The research project INSYDER was funded by a grant from the European Union, ESPRIT project number 29232. It's located in Domain 1 - Task 1.9 (Emerging Software Technologies).
The Information Assistant INSYDER
The idea behind INSYDER is that the user has different kinds of information needs, called spheres-of-interest. Each sphere-of-interest (SOI) represents an information need of the user. The user might have a sphere-of-interest called Competitors, one Development tools, Technology and maybe one Recruitment. In each of these spheres the user can define searches, watches and portals. A typical example for a search in the competitors sphere would be to look for new competitors, while a typical watch activity would be to monitor the Web-Site of a distinctive competitor. A web portal presents interesting links to different competitors WWW-sites. The advantage of SOIs is in accordance to the user's information needs in a structured way. This will help the user to navigate between and keep different information interests at the same time, easily.
The INSYDER system consists of several components mainly developed in Java. Only the component for the semantic analysis has been developed in C++, because it is a further development of an existing module of the project partner Arisem already written in C++.

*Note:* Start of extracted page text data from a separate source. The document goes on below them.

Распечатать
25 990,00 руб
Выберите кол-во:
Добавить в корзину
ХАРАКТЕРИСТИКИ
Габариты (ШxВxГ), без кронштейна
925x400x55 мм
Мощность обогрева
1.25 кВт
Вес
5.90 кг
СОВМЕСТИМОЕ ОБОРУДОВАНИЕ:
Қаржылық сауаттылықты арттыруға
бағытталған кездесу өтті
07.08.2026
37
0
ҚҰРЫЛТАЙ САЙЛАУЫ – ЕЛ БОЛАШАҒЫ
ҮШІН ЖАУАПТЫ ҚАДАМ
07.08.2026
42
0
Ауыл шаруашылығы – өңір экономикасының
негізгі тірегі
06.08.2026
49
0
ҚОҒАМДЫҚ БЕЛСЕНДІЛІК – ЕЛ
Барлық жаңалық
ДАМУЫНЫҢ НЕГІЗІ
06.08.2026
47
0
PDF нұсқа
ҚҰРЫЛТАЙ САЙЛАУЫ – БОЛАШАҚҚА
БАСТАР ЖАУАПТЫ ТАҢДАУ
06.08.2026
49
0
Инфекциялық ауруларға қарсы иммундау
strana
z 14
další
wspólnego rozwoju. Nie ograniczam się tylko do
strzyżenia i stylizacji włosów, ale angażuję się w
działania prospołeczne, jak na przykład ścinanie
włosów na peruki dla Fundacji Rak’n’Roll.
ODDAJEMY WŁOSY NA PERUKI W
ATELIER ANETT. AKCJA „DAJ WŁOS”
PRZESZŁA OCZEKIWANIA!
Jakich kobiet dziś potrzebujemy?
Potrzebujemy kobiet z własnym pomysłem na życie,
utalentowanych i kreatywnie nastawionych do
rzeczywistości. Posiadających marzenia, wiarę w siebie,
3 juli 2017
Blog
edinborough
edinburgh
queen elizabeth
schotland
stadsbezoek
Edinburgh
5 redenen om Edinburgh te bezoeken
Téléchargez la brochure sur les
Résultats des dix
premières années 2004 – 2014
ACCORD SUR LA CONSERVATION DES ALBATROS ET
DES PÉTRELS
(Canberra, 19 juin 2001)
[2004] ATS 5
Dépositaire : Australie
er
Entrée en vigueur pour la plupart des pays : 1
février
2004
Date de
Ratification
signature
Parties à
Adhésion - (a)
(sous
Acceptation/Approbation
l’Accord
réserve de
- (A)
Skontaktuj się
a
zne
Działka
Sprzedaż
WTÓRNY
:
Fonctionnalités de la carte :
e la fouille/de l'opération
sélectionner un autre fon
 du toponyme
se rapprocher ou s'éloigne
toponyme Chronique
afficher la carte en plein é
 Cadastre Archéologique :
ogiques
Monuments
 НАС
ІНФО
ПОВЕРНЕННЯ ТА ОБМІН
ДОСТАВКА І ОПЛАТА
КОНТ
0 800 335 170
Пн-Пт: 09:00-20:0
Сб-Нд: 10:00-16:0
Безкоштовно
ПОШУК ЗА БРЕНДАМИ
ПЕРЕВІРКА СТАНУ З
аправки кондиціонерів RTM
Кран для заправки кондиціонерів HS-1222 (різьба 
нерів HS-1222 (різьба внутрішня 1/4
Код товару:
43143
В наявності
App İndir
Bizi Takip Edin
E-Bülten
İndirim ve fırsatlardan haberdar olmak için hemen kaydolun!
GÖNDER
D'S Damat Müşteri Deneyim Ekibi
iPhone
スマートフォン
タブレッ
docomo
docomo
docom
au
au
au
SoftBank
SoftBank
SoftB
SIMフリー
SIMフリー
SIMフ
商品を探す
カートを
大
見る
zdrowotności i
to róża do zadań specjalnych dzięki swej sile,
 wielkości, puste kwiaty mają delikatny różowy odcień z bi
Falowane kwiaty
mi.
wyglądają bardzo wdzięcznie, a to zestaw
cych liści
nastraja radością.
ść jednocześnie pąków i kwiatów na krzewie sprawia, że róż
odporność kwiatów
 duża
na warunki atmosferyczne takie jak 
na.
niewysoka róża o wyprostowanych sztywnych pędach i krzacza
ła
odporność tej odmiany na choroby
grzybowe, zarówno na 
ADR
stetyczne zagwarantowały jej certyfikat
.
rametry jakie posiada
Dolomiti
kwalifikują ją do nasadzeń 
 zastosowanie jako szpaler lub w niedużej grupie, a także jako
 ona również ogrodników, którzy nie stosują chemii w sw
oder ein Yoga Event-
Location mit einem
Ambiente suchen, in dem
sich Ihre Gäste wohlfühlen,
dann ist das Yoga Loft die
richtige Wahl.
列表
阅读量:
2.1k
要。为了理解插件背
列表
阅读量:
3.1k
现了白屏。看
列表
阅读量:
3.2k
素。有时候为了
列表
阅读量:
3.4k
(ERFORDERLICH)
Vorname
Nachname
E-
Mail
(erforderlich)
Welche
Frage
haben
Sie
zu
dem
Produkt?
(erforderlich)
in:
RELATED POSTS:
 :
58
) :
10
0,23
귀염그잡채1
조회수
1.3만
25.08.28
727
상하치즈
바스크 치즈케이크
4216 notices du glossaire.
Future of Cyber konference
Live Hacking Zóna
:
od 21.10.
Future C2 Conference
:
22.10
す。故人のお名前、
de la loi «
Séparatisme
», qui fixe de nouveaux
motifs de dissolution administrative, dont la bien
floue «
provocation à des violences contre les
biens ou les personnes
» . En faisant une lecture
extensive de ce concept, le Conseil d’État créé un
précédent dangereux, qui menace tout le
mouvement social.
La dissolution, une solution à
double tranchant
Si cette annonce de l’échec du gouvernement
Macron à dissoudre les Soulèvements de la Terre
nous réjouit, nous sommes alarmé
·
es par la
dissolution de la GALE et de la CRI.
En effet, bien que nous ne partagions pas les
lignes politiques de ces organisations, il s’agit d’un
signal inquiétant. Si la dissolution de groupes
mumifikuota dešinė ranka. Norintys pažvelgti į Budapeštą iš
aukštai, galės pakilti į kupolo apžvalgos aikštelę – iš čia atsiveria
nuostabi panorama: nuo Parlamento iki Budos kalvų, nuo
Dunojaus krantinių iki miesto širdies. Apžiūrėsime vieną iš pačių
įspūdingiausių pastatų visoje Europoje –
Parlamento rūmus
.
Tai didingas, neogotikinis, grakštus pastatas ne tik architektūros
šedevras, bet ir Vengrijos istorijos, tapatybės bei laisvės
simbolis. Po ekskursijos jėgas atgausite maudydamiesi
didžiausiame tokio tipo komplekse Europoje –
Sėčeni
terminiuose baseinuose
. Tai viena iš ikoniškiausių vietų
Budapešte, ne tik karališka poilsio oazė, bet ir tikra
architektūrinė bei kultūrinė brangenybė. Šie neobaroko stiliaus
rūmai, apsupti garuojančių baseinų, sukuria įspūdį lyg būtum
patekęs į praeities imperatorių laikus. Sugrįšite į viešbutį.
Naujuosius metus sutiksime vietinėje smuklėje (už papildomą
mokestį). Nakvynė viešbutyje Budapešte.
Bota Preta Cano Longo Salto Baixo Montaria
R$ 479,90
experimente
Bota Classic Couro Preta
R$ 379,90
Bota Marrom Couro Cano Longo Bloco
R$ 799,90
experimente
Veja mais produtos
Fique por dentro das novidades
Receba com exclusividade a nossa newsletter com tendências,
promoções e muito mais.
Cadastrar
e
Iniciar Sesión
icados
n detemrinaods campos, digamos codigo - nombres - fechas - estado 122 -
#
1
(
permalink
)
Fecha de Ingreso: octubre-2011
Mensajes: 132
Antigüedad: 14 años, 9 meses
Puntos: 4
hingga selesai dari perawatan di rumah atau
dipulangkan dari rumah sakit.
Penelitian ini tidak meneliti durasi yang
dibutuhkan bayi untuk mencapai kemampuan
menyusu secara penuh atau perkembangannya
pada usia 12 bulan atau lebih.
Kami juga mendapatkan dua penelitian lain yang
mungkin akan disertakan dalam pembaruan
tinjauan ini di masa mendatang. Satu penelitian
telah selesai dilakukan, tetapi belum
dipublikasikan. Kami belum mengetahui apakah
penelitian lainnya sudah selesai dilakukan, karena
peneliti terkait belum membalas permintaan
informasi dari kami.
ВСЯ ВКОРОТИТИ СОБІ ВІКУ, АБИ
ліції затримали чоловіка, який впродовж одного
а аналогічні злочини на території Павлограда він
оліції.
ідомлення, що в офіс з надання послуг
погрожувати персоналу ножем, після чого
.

The user-interface and all visualizations have been developed in Java using the JFC (Java Foundation Classes) also called Swing. Swing allows the decoupling of the data and the different visualization views by its inherent support of the Model Viewer Control (MVC)-concept. The different agents are responsible for special retrieval tasks (e.g. crawling the Web; clustering and ranking of the search results; preparing the relevance feedback for a new crawling). The scheduler's is responsible for the Web monitoring process (called watch function). The watch-function is able to regularly check user-defined web pages for changes. The sources are the representation of starting points of a search such as commercially available search-engines, email-servers, newsgroups or directories. All sources are defined in XML documents, which enables an easy maintenance and extension of the sources in a standard-ized format. The Web-API is a set of functions and methods, which supports an easy access to the documents of the Web. The crawling agents use the Web-API for searching and crawling for Web documents, downloading them, and to put them into the document management component. The document management component is responsible for the management of all documents and their metadata. It is the central component of our architecture and implements the classes and methods for the other components, e.g. when the user interface wants to access a certain document. For every document the document management calls the semantic analysis (developed in C++) via a COM wrapper. The semantic analysis does the matching of the document and the query. Its result is a value between 0 and 100 expressing how good the document found represents the information need of the user.
Scenario of Use
Before starting a search with INSYDER the user defines a sphere of interest. Different spheres of interest allow the user to structure his information needs and to keep a history of all searches. For this purpose we have developed a common tree-like representation of all spheres of interest (see the Figure above; the left pane shows a example of different spheres of interests summarized under a user environment, which can be exported or imported). In a further step the user formulates his in-formation need as unstructured text (often called a little bit misleading natural language) and chooses sources as starting points for the search (e.g. web sites, search engines) from a list of sources. In the following action phase the search is launched and is runing until the user stops it. During or after the search the user may want to make a review of the results having a look at the document hits. A query against the Web, even a query that is well focused, can produce so many potentially useful hits as to be overwhelming, e.g. several hundred or more. Recent work in visual information seeking systems, capitalizing on general information visualization research, has dramatically expanded the limited traditional display techniques (e.g. ranked list of hits). Therefore a variety of information visualizations techniques displaying search results have been integrated in the INSYDER system to study their efficiency, effectiveness and user satisfaction. All visualizations simply try to make the result set of the documents easier to handle. The refinement of the search is supported by the common information retrieval technique relevance feedback.